Wednesday, January 03, 2024
The Wiles of Lewis Desmond
Titles are the weakest link, but to give veracity to the story, it is needful be up front with things like the main characters’ names, viz. Lovecraft Howard, Trevor William, Green Henry, Spark Muriel and King Stephen, among many unnameable characters as spear-carriers or Bic pens. You see, these needful things to be told really did happen, and when things really did happen, the absurdity or not of someone’s name takes second place and never casts a shadow upon the truth of such events. Thus, any verisimilitude is inherently unimpeachable, because it reflects a non-fictional world where events are not even altered slightly to maintain an enhanced commercial entertainment value as a story on a page or a film on a screen.

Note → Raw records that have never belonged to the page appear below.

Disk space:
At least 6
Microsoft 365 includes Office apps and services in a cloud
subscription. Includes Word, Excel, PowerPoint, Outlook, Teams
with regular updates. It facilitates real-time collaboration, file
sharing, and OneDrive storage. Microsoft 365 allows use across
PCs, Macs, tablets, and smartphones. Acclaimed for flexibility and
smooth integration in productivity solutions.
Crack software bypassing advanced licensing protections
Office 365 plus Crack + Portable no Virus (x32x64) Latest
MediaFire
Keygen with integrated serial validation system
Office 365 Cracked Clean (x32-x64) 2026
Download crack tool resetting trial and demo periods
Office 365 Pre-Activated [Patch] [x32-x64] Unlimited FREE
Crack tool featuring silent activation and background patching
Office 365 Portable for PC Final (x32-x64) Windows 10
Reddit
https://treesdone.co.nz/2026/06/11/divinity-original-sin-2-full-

The problem, though, that we all face, is the fallibility of memory as a filter of what we think we incontrovertibly know. But what we must most beware are the airbrushing of denial by wishful thinking and the false insertion of factors that never ever blotted the blotting paper of the brain, because Bic pens, unlike fountain ones, hardly ever blotted. Blotting and blocking never ever worked, because those who wanted to inveigle themselves into the mainstream of the plot as figurative leading-actors rather than as so-called film-extras always have the potential to hold sway to ransome. If a name is placed in the body of the text for one of these extras, this character can then often burgeon more than those deliberately named at outset in order to cover the documentary facts in the most believable way possible. Even when belief is logically intrinsic within truth-as-cursor, an intrusive manipulation of naming by a character who was rightly destined to be killed can further the plot as well as themself into incrementally unpredicatble realms or, to repeat a key word, they can just as easily ‘kill’ the plot in its tracks — a random drop of a double-headed coin from a pocket after disbelief is suspended upside down. On the whole, best to leave the unnameable nameless, say I.